I was first introduced to both the book and the Author by my History Professor whilst taking my Masters in History many years ago.  She recommended it to me on the basis of it being the most accurate account of the times she had read in fiction form.  Being a Yorkshire woman by birth and therefore, a staunch Yorkist, I was slightly apprehensive when I picked this up as most accounts of Richard III and the House of York are based on Tudor propaganda from the times, and are slewed very much in their favour.  I found none of this when I read this long 936 page book.

The book itself could be broken down into thirds; the first brings into the light that confusing history of the Wars of the Roses, and for readers who are not up to speed with the ins and outs of this time it is a great way not only to get to know the key players, but where they fit together in the whole sorry mess.  Yes it does sound a little like a history lesson, but it is given in such a manner that it skilfully and neatly pulls the reader so far into the novel that they have no choice but to read to the end. Just by reading the first part of the novel it can be clearly seen that this Author has done extensive research into the period, and this comes through in way in which locations are described and characters react to their environment.  The remaining two-thirds catalogue the reign of Edward IV and also the life of Richard.
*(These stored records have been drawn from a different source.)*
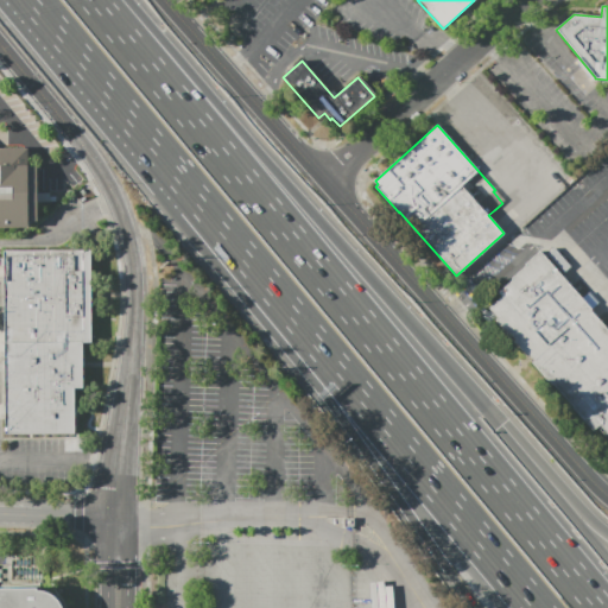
[(0,227),(0,149),(29,149),(29,166),(37,166),(37,192),(50,192),(50,196),(55,196),(55,203),(37,203),(37,221),(27,221),(27,227),(0,227)]
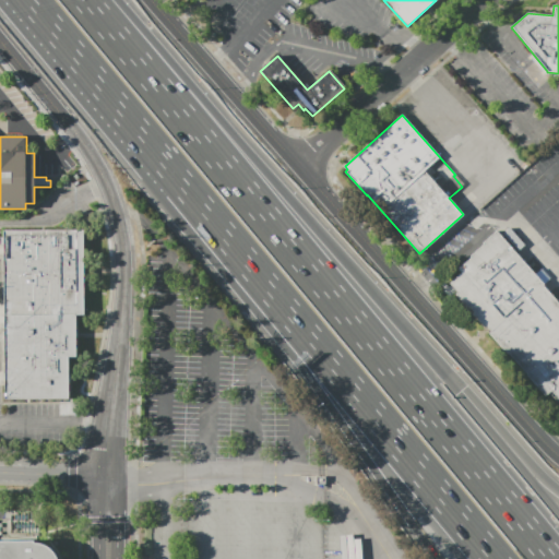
[(3,230),(83,229),(83,314),(75,314),(3,316),(3,230)]
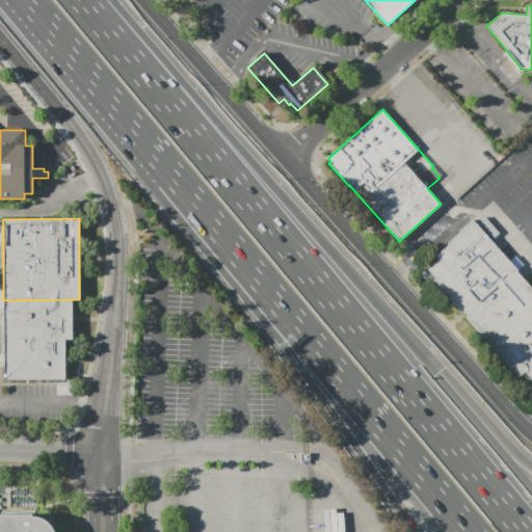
[(449,245),(448,244),(461,233),(460,232),(473,219),(519,271),(517,272),(531,288),(531,387),(530,384),(531,382),(531,379),(526,373),(520,378),(501,357),(466,318),(468,316),(462,310),(459,313),(430,281),(434,277),(427,270),(440,260),(436,257),(449,245)]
Character development is stunningly done within the pages of this book.  The reader is not thrown huge chunks of back-story and motivational traits, but slowly includes them as the plot progresses.  Their fears are revealed, sometimes surprising the reader, and the political machinations that ruled their everyday lives are uncovered slowly, rather like peeling the layers from an onion.  Obviously the main focus of the book is Richard, and it follows him from a very young age when he is very much in the shadow of his brothers through to his death on the battlefield.  The Author does not portray him the same light as Shakespeare, but rather gives him a more human face than the one constantly given to him of that of monster.  A compelling and believable case is presented regarding his nephews in the Tower of London, which rather makes the reader consider that this could be a case of the wrong people mishearing words said at the wrong time and in frustration, as in the case of Thomas Becket when King Henry II uttered ‘who will rid me of this meddlesome priest’; we will never know.
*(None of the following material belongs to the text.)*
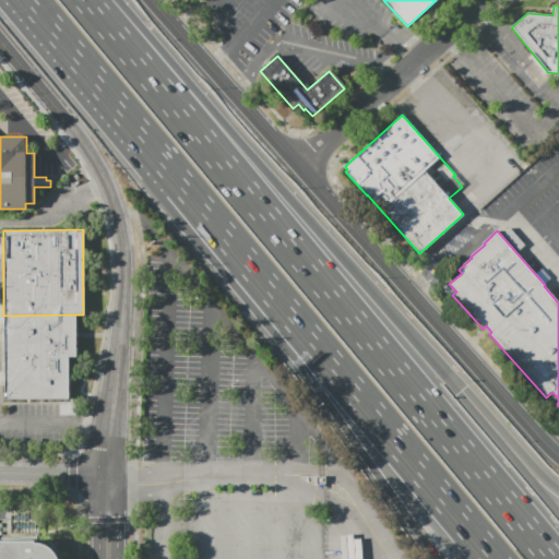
[(3,316),(75,314),(75,357),(68,357),(68,399),(4,399),(3,316)]
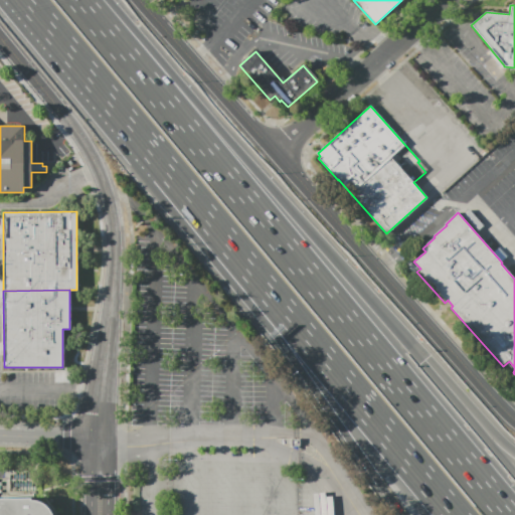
[(0,514),(0,498),(31,498),(31,501),(35,501),(39,502),(43,504),(47,507),(50,511),(52,514),(0,514)]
I could write for hours on this book, but to do so would have me revealing spoilers and getting into the whole White Rose versus red rose debate (yes the capitalization error was deliberate *smile), so I’m going to leave this review short, and I hope tantalising enough to make someone want to actually pick this up and read it.

I would highly recommend this novel to anyone looking for a good read.  I have read it several times and yes, my History Professor was right it is the most accurate account of the times in fiction form.